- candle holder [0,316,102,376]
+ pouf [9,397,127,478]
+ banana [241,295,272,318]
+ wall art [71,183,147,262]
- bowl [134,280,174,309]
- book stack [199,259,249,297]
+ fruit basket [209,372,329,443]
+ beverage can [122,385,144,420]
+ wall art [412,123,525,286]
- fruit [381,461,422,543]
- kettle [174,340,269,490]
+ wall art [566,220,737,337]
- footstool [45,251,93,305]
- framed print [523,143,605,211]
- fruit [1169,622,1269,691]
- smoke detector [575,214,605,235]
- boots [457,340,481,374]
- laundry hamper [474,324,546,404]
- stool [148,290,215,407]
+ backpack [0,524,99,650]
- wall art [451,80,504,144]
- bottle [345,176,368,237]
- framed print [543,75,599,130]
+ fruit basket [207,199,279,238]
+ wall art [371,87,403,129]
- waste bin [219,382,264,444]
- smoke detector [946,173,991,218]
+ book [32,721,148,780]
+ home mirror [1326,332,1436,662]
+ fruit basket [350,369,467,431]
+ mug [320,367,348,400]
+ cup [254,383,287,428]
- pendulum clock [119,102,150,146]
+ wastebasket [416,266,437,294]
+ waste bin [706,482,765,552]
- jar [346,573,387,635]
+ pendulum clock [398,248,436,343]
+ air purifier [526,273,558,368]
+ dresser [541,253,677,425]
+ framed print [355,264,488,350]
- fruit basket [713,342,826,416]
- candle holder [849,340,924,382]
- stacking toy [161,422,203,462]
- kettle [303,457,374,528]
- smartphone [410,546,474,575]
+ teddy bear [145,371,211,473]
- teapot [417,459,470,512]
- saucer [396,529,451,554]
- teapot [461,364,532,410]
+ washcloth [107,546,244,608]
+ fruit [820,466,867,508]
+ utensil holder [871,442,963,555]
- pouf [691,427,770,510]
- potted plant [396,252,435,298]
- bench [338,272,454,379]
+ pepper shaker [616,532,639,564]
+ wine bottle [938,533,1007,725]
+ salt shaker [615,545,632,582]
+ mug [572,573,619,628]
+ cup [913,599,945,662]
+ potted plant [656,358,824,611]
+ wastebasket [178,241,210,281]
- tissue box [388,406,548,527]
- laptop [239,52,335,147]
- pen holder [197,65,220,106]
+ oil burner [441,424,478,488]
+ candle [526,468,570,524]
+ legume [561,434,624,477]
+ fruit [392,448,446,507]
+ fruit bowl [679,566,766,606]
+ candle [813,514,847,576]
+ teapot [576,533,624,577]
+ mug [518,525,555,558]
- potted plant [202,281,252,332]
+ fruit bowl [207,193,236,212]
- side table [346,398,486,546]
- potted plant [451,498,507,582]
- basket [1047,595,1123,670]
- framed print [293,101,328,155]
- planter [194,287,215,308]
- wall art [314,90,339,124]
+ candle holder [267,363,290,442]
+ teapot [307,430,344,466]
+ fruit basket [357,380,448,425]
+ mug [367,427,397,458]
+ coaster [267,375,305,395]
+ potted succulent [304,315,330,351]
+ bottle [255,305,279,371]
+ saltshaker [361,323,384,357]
_____
PROBLEM>
After reading the data above, print it all again exactly.

RESULT FOR THIS EXERCISE>
- candle holder [0,316,102,376]
+ pouf [9,397,127,478]
+ banana [241,295,272,318]
+ wall art [71,183,147,262]
- bowl [134,280,174,309]
- book stack [199,259,249,297]
+ fruit basket [209,372,329,443]
+ beverage can [122,385,144,420]
+ wall art [412,123,525,286]
- fruit [381,461,422,543]
- kettle [174,340,269,490]
+ wall art [566,220,737,337]
- footstool [45,251,93,305]
- framed print [523,143,605,211]
- fruit [1169,622,1269,691]
- smoke detector [575,214,605,235]
- boots [457,340,481,374]
- laundry hamper [474,324,546,404]
- stool [148,290,215,407]
+ backpack [0,524,99,650]
- wall art [451,80,504,144]
- bottle [345,176,368,237]
- framed print [543,75,599,130]
+ fruit basket [207,199,279,238]
+ wall art [371,87,403,129]
- waste bin [219,382,264,444]
- smoke detector [946,173,991,218]
+ book [32,721,148,780]
+ home mirror [1326,332,1436,662]
+ fruit basket [350,369,467,431]
+ mug [320,367,348,400]
+ cup [254,383,287,428]
- pendulum clock [119,102,150,146]
+ wastebasket [416,266,437,294]
+ waste bin [706,482,765,552]
- jar [346,573,387,635]
+ pendulum clock [398,248,436,343]
+ air purifier [526,273,558,368]
+ dresser [541,253,677,425]
+ framed print [355,264,488,350]
- fruit basket [713,342,826,416]
- candle holder [849,340,924,382]
- stacking toy [161,422,203,462]
- kettle [303,457,374,528]
- smartphone [410,546,474,575]
+ teddy bear [145,371,211,473]
- teapot [417,459,470,512]
- saucer [396,529,451,554]
- teapot [461,364,532,410]
+ washcloth [107,546,244,608]
+ fruit [820,466,867,508]
+ utensil holder [871,442,963,555]
- pouf [691,427,770,510]
- potted plant [396,252,435,298]
- bench [338,272,454,379]
+ pepper shaker [616,532,639,564]
+ wine bottle [938,533,1007,725]
+ salt shaker [615,545,632,582]
+ mug [572,573,619,628]
+ cup [913,599,945,662]
+ potted plant [656,358,824,611]
+ wastebasket [178,241,210,281]
- tissue box [388,406,548,527]
- laptop [239,52,335,147]
- pen holder [197,65,220,106]
+ oil burner [441,424,478,488]
+ candle [526,468,570,524]
+ legume [561,434,624,477]
+ fruit [392,448,446,507]
+ fruit bowl [679,566,766,606]
+ candle [813,514,847,576]
+ teapot [576,533,624,577]
+ mug [518,525,555,558]
- potted plant [202,281,252,332]
+ fruit bowl [207,193,236,212]
- side table [346,398,486,546]
- potted plant [451,498,507,582]
- basket [1047,595,1123,670]
- framed print [293,101,328,155]
- planter [194,287,215,308]
- wall art [314,90,339,124]
+ candle holder [267,363,290,442]
+ teapot [307,430,344,466]
+ fruit basket [357,380,448,425]
+ mug [367,427,397,458]
+ coaster [267,375,305,395]
+ potted succulent [304,315,330,351]
+ bottle [255,305,279,371]
+ saltshaker [361,323,384,357]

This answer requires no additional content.